En 1789, le village compte 40 feux soit environs 180 habitants. Le 29 mars 1789, les Adinférrois élisent leurs représentants aux états provinciaux d'Artois (qui préparent les États Généraux) et rédigent les cahiers de doléances (malheureusement perdu).

5 octobre 1790 : Élection du premier maire de la commune, il s'agit de Casimir LEDOUX.
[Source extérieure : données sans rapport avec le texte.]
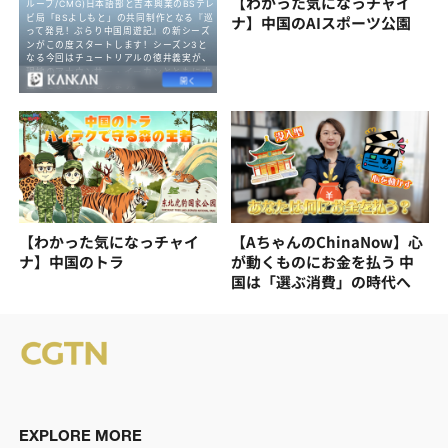
【わかった気になっチャイ
ナ】中国のAIスポーツ公園
【わかった気になっチャイ
【AちゃんのChinaNow】心
ナ】中国のトラ
が動くものにお金を払う 中
国は「選ぶ消費」の時代へ
EXPLORE MORE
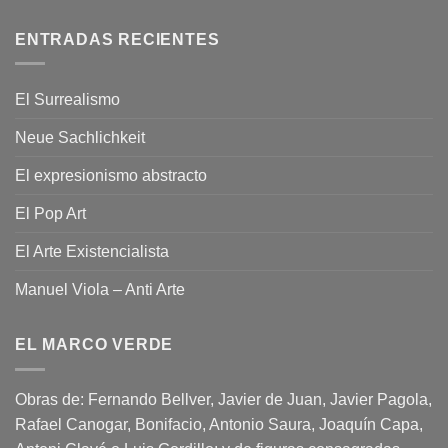
ENTRADAS RECIENTES
El Surrealismo
Neue Sachlichkeit
El expresionismo abstracto
El Pop Art
El Arte Existencialista
Manuel Viola – Anti Arte
EL MARCO VERDE
Obras de: Fernando Bellver, Javier de Juan, Javier Pagola,
Rafael Canogar, Bonifacio, Antonio Saura, Joaquín Capa,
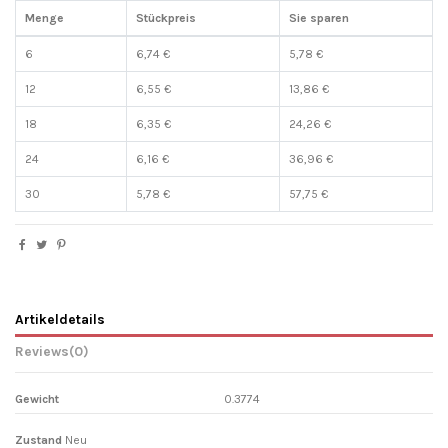
Menge
Stückpreis
Sie sparen
6
6,74 €
5,78 €
12
6,55 €
13,86 €
18
6,35 €
24,26 €
24
6,16 €
36,96 €
30
5,78 €
57,75 €
Artikeldetails
Reviews
(0)
Gewicht
0.3774
Zustand
Neu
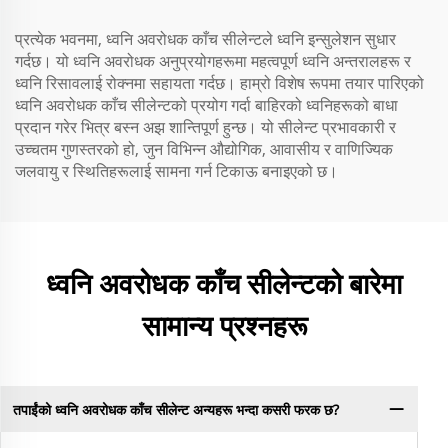
प्रत्येक भवनमा, ध्वनि अवरोधक काँच सीलेन्टले ध्वनि इन्सुलेशन सुधार
गर्दछ। यो ध्वनि अवरोधक अनुप्रयोगहरूमा महत्वपूर्ण ध्वनि अन्तरालहरू र
ध्वनि रिसावलाई रोक्नमा सहायता गर्दछ। हाम्रो विशेष रूपमा तयार पारिएको
ध्वनि अवरोधक काँच सीलेन्टको प्रयोग गर्दा बाहिरको ध्वनिहरूको बाधा
प्रदान गरेर भित्र बस्न अझ शान्तिपूर्ण हुन्छ। यो सीलेन्ट प्रभावकारी र
उच्चतम गुणस्तरको हो, जुन विभिन्न औद्योगिक, आवासीय र वाणिज्यिक
जलवायु र स्थितिहरूलाई सामना गर्न टिकाऊ बनाइएको छ।
ध्वनि अवरोधक काँच सीलेन्टको बारेमा
सामान्य प्रश्नहरू
तपाईंको ध्वनि अवरोधक काँच सीलेन्ट अन्यहरू भन्दा कसरी फरक छ?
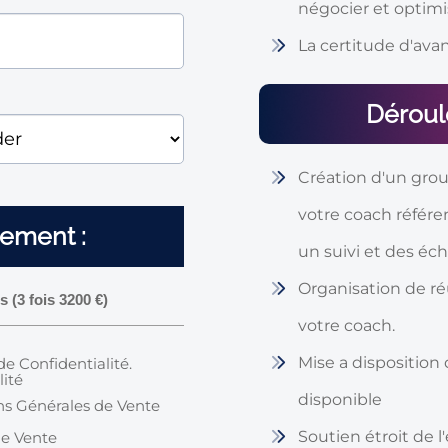
négocier et optimi
La certitude d'ava
Déroul
Création d'un gro
votre coach référ
iement :
un suivi et des éch
Organisation de réu
(3 fois 3200 €)
votre coach.
Mise a disposition
 de Confidentialité.
lité
disponible
ions Générales de Vente
Soutien étroit de 
de Vente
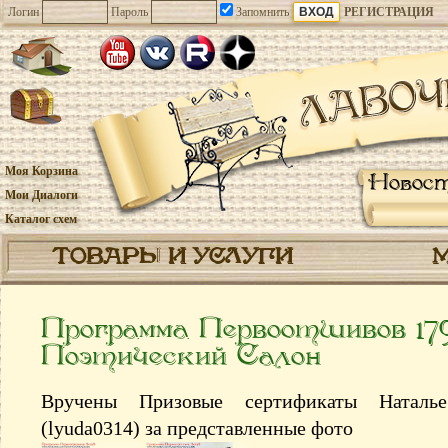
Логин
Пароль
Запомнить
РЕГИСТРАЦИЯ
Моя Корзина
Новос
Мои Диалоги
Каталог схем
ТОВАРЫ И УСЛУГИ
Программа Первоотшивов 17
Поэтический Салон
Вручены Призовые сертификаты Наталь
(lyuda0314) за представленные фото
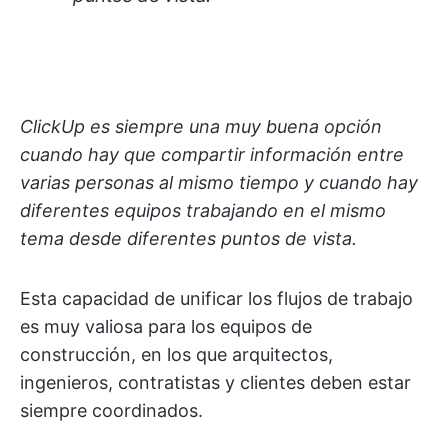
ClickUp es siempre una muy buena opción
cuando hay que compartir información entre
varias personas al mismo tiempo y cuando hay
diferentes equipos trabajando en el mismo
tema desde diferentes puntos de vista.
Esta capacidad de unificar los flujos de trabajo
es muy valiosa para los equipos de
construcción, en los que arquitectos,
ingenieros, contratistas y clientes deben estar
siempre coordinados.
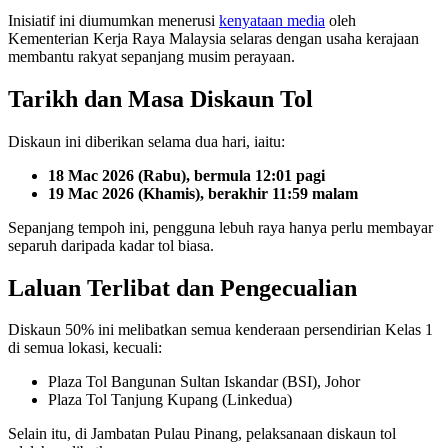
Inisiatif ini diumumkan menerusi
kenyataan media
oleh
Kementerian Kerja Raya Malaysia selaras dengan usaha kerajaan
membantu rakyat sepanjang musim perayaan.
Tarikh dan Masa Diskaun Tol
Diskaun ini diberikan selama dua hari, iaitu:
18 Mac 2026 (Rabu), bermula 12:01 pagi
19 Mac 2026 (Khamis), berakhir 11:59 malam
Sepanjang tempoh ini, pengguna lebuh raya hanya perlu membayar
separuh daripada kadar tol biasa.
Laluan Terlibat dan Pengecualian
Diskaun 50% ini melibatkan semua kenderaan persendirian Kelas 1
di semua lokasi, kecuali:
Plaza Tol Bangunan Sultan Iskandar (BSI), Johor
Plaza Tol Tanjung Kupang (Linkedua)
Selain itu, di Jambatan Pulau Pinang, pelaksanaan diskaun tol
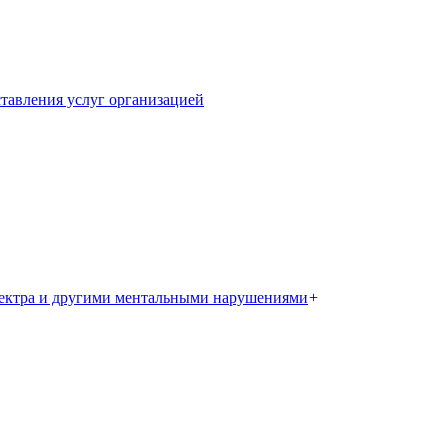
тавления услуг организацией
пектра и другими ментальными нарушениями
+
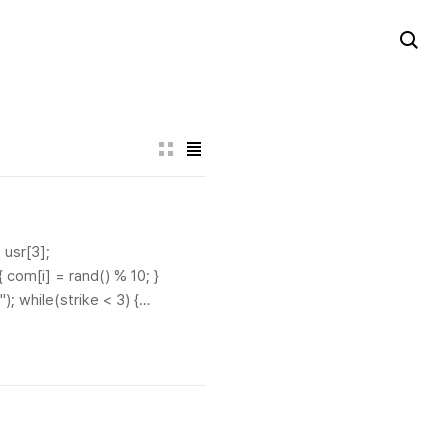
 usr[3];
{ com[i] = rand() % 10; }
; while(strike < 3) {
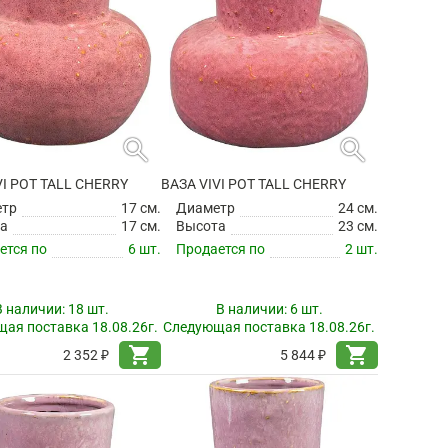
search
search
VI POT TALL CHERRY
ВАЗА VIVI POT TALL CHERRY
етр
17 см.
Диаметр
24 см.
а
17 см.
Высота
23 см.
ется по
6 шт.
Продается по
2 шт.
В наличии:
18 шт.
В наличии:
6 шт.
ая поставка 18.08.26г.
Следующая поставка 18.08.26г.
shopping_cart
shopping_cart
2 352 ₽
5 844 ₽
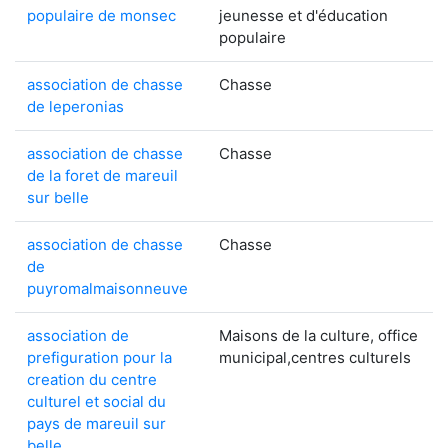
populaire de monsec
jeunesse et d'éducation
populaire
association de chasse
Chasse
de leperonias
association de chasse
Chasse
de la foret de mareuil
sur belle
association de chasse
Chasse
de
puyromalmaisonneuve
association de
Maisons de la culture, office
prefiguration pour la
municipal,centres culturels
creation du centre
culturel et social du
pays de mareuil sur
belle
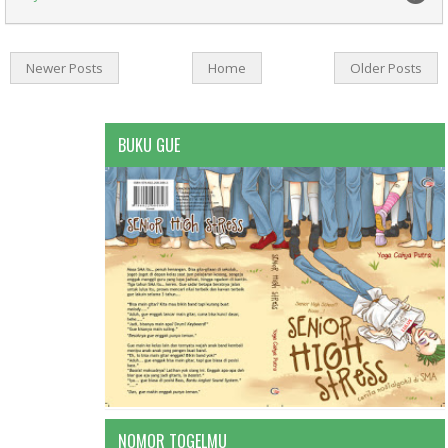
Newer Posts
Home
Older Posts
BUKU GUE
NOMOR TOGELMU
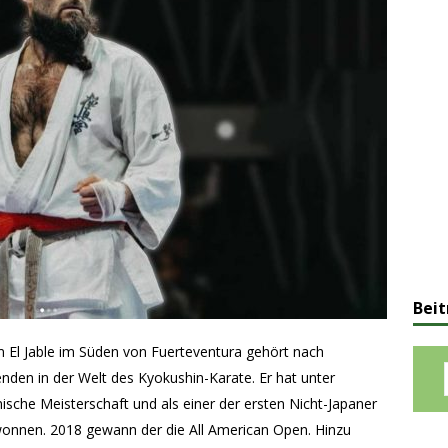
Beit
El Jable im Süden von Fuerteventura gehört nach
enden in der Welt des Kyokushin-Karate. Er hat unter
ische Meisterschaft und als einer der ersten Nicht-Japaner
onnen. 2018 gewann der die All American Open. Hinzu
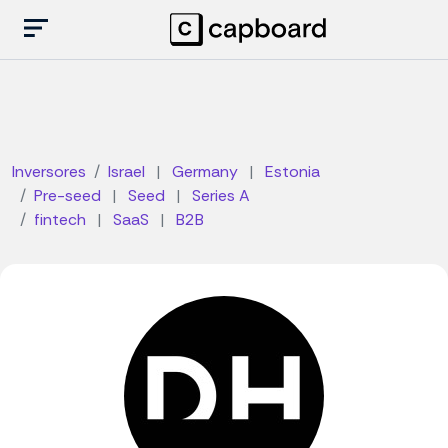
Inversores
Israel
|
Germany
|
Estonia
Pre-seed
|
Seed
|
Series A
fintech
|
SaaS
|
B2B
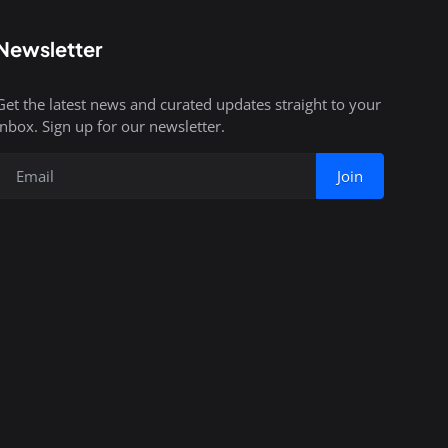
Newsletter
Get the latest news and curated updates straight to your
inbox. Sign up for our newsletter.
Join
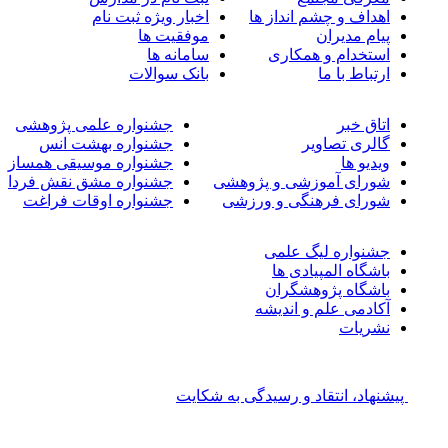
اهداف و چشم انداز ها
اخبار ویژه ثبت نام
پیام مدیران
موفقیت ها
استخدام و همکاری
سامانه ها
ارتباط با ما
بانک سوالات
اتاق خبر
جشنواره علمی پژوهشی
گالری تصاویر
جشنواره بهشت انس
ویدیو ها
جشنواره موسیقی همساز
شورای آموزشی و پژوهشی
جشنواره مشق نقش فردا
شورای فرهنگی و ورزشی
جشنواره اوقات فراغت
جشنواره لیگ علمی
باشگاه المپیادی ها
باشگاه پژوهشگران
آکادمی علم و اندیشه
نشریات
پیشنهاد، انتقاد و رسیدگی به شکایت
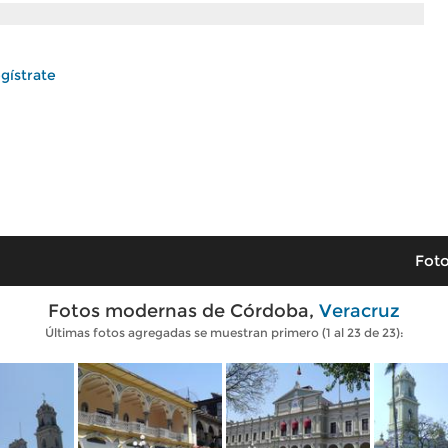
gístrate
Foto
Fotos modernas de Córdoba,
Veracruz
Últimas fotos agregadas se muestran primero (1 al 23 de 23):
Lors de la Terreur, l'église est fermée au culte et les coches sont détruites en septembre 1793. Il semble que ce sont là les seules destructions que Saint Nicolas eut à subir, paradoxalement, alors que les signes religieux sont détruits un peu partout dans l'Arrageois, le Dieu de Pitié est épargné.

Le Bois Impérial, la ferme seigneuriale, le four et le moulin banal ainsi que ses terres sont confisqués au comte d'EGMONT PIGNATELLI comme biens d'émigrés, ils seront vendu comme biens nationaux tout comme les terres appartenant à l’Église. L'église elle-même ainsi que le presbytère seront achetées par M. LEDOUX de DOUCHY les sauvant ainsi de la destruction. Le 12 mai 1810, les habitants rachètent Saint Nicolas aux héritiers de M. LEDOUX pour 393 francs.

Le cadastre Napoléonien est dressé par le géomètre DELESTRE en 1813.